» **Given request**: Return every line of text in the items below word for word, leaving out the pictures.

[Start Stored data]

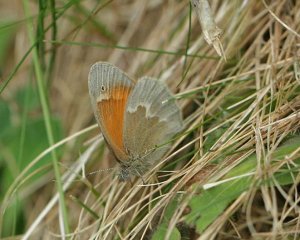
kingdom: Animalia
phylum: Arthropoda
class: Insecta
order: Lepidoptera
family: Nymphalidae
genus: Coenonympha
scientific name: Coenonympha tullia
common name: Large Heath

[End Stored data]

» **The solution**:
kingdom: Animalia
phylum: Arthropoda
class: Insecta
order: Lepidoptera
family: Nymphalidae
genus: Coenonympha
scientific name: Coenonympha tullia
common name: Large Heath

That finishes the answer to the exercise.